En una isla, en lo más profundo de ningún lugar, se emplazaban un puñado de infames que ponían en el blanco de sus chanzas a una rareza andante: a un tipo frágil de espalda desviada, joroba lacerante y andares desgarbados que no daba la talla para ser uno de ellos; sin cicatrices, ni dientes podridos, ni parche no se puede ser pirata. Además no tenía loro. Sólo se hacía acompañar de un enorme perro patán de orejas desfallecidas sobre la cara.
Un día los ingleses quisieron tomar la playa.
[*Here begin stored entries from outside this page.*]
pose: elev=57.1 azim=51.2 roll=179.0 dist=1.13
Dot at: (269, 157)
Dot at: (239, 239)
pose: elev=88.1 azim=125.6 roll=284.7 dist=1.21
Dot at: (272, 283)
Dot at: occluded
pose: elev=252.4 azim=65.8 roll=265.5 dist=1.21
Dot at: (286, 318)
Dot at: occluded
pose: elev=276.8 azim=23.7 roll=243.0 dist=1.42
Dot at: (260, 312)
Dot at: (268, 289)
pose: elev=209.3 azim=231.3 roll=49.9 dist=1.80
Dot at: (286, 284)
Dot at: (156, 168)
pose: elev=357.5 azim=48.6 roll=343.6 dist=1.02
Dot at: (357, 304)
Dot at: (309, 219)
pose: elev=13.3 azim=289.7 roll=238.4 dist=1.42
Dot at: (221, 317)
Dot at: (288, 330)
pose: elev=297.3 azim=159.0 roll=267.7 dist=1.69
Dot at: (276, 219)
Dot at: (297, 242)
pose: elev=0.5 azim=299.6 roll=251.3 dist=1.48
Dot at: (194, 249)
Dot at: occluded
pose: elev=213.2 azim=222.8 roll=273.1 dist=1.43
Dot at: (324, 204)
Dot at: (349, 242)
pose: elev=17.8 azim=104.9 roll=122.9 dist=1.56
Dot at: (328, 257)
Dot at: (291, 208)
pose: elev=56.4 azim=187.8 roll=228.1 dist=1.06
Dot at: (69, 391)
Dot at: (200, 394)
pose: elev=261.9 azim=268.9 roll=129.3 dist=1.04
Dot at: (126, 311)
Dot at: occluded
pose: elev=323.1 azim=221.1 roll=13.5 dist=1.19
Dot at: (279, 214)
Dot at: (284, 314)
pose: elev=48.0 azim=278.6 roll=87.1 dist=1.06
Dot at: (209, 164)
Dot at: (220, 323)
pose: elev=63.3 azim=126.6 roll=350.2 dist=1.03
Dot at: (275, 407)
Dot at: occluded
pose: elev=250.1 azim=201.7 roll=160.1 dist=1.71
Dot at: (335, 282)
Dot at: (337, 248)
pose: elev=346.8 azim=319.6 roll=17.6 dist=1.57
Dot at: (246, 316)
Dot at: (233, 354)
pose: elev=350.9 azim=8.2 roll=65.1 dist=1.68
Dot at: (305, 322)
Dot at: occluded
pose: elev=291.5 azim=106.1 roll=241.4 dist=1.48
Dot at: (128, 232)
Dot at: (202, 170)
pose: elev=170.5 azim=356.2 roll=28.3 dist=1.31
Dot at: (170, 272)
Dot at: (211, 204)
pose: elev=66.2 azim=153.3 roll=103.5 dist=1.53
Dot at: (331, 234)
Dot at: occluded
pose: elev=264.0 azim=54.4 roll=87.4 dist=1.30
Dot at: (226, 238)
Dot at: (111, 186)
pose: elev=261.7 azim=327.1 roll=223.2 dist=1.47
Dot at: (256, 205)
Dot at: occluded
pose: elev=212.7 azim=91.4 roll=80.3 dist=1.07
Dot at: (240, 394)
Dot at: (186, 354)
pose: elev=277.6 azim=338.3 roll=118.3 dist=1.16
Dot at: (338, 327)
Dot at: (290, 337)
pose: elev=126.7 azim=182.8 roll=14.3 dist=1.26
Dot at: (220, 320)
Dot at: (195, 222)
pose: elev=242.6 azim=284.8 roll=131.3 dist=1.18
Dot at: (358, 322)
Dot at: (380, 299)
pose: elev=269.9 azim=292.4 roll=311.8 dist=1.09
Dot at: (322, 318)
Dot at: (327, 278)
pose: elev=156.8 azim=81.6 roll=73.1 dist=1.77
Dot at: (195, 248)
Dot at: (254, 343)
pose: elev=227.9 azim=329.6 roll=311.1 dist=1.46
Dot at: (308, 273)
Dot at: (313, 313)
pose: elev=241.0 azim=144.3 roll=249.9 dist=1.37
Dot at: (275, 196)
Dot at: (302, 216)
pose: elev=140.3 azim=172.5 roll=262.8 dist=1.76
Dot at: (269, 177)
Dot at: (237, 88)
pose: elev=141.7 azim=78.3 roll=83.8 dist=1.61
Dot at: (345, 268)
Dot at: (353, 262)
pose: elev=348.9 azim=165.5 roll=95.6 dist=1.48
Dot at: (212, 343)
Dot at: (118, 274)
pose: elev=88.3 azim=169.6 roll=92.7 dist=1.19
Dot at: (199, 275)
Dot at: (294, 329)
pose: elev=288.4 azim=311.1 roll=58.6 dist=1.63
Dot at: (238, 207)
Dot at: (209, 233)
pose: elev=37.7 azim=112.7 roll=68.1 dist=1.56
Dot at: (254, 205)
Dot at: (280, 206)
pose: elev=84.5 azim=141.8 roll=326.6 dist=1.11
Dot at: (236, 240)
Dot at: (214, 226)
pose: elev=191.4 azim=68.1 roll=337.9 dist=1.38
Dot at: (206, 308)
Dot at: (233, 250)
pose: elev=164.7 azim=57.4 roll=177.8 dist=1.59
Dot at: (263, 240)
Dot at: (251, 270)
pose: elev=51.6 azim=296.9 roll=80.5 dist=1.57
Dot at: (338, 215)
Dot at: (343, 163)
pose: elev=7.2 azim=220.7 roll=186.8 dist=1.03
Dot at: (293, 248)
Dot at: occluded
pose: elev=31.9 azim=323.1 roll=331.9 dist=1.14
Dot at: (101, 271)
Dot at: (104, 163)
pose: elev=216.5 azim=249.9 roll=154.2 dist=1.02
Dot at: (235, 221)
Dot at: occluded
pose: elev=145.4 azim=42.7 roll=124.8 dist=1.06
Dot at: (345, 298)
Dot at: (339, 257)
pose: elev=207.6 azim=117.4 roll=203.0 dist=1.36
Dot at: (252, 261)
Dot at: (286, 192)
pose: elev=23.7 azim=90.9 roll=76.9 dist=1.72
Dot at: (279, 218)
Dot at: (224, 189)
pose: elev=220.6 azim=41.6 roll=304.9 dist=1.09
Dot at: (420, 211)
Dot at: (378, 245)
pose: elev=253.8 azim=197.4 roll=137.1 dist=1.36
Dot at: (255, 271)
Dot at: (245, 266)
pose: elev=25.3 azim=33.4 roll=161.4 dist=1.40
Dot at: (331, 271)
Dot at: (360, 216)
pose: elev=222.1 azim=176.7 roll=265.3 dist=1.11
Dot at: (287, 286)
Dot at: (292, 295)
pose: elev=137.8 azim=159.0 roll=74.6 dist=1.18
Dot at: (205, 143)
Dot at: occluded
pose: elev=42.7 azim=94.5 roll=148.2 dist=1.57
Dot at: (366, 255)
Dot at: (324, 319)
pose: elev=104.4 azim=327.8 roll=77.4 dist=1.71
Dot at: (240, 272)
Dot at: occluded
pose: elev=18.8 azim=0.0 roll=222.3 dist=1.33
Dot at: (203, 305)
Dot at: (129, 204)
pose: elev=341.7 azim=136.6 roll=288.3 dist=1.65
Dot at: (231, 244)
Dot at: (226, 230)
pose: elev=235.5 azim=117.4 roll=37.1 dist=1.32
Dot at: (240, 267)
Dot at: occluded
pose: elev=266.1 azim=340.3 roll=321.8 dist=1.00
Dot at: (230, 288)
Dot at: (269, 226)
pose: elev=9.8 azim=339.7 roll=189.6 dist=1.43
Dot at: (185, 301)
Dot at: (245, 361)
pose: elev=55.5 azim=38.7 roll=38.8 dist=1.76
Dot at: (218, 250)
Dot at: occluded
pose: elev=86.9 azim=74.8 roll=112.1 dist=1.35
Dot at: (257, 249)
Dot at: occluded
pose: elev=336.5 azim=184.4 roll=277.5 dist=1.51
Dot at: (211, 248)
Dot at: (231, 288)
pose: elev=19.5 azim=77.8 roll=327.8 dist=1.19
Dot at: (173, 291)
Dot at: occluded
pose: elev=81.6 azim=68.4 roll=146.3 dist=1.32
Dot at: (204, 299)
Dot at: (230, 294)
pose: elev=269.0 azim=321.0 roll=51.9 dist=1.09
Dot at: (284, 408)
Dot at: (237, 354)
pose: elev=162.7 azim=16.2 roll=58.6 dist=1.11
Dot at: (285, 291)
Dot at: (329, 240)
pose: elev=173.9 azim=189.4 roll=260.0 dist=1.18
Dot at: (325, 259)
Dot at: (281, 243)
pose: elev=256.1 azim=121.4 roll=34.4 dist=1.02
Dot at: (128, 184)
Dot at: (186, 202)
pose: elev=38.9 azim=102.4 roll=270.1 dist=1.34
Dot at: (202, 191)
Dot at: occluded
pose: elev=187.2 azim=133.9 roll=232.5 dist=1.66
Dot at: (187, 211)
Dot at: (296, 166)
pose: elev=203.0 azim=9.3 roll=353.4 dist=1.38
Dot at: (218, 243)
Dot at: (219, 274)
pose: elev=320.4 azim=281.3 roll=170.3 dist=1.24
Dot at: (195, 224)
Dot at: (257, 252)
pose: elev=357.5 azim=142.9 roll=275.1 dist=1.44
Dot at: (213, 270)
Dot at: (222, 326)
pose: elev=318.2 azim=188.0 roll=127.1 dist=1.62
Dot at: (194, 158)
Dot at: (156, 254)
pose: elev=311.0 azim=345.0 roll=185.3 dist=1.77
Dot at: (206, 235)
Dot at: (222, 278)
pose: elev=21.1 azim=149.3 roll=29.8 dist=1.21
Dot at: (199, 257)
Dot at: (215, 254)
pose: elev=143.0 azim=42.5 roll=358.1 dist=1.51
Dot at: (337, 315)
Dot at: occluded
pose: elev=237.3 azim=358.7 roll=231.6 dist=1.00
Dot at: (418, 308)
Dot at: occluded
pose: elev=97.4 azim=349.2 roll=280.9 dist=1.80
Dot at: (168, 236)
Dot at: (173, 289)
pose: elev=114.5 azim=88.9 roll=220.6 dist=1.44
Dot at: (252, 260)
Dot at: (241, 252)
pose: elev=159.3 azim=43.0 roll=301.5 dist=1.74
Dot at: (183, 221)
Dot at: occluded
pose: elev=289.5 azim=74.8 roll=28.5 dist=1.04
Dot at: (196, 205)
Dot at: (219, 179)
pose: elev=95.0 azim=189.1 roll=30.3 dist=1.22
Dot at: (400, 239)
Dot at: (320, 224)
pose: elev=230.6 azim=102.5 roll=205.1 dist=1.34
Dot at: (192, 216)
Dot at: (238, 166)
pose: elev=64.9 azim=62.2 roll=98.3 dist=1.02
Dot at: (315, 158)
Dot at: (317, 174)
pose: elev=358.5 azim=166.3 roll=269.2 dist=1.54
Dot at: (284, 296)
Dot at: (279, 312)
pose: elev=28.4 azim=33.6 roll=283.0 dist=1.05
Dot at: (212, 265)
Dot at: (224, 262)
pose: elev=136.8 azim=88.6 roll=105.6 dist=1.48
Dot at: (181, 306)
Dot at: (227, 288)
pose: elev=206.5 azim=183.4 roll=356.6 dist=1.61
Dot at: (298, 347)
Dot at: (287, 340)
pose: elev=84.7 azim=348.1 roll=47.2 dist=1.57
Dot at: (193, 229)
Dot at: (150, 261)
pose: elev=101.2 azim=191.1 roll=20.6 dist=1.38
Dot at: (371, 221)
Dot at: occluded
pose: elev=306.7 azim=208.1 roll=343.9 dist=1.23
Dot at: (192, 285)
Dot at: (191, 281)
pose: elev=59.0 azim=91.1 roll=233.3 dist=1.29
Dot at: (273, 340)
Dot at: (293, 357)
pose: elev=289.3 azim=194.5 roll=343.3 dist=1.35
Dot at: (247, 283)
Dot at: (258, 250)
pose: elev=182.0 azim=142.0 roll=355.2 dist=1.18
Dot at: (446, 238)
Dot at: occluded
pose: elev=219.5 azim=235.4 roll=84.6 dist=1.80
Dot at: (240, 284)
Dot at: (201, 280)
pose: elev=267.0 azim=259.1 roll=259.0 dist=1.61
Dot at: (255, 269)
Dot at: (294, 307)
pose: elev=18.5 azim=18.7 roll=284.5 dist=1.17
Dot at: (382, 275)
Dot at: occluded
Planearon atacar al alba pero perdieron al encontrarse con aquella ralea de haraganes desconcertantemente sobrios tan de buena mañana: detrás de las cabezas de los de la Pérfida Albión, ahora sí, rodaron el ron, las carcajadas y la bromas; esas que se van de las manos. Al pobre engendro se lo cargaron de una cuchillada –sin querer, hay que decirlo –, mientras para reírse de él intentaban tatuarle una calavera en la espalda.
El chucho, huérfano desde entonces, se recuesta en la entrada de la taberna y solo se levanta cuando sale alguno de ellos. Menea el rabo, los mira con ojos maliciosos, gruñe, les sigue y saborea el miedo que sus colmillos afilados producen a aquellos asesinos supersticiosos quienes, al verlo, caminan ligeros maldiciéndolo sin atreverse a separar la mano de la espada; pero él no los ataca; sigue esperando el momento oportuno; no tiene prisa. Con huesos más duros ha acabado: solo es cuestión de tiempo. Lo saben hasta las ratas.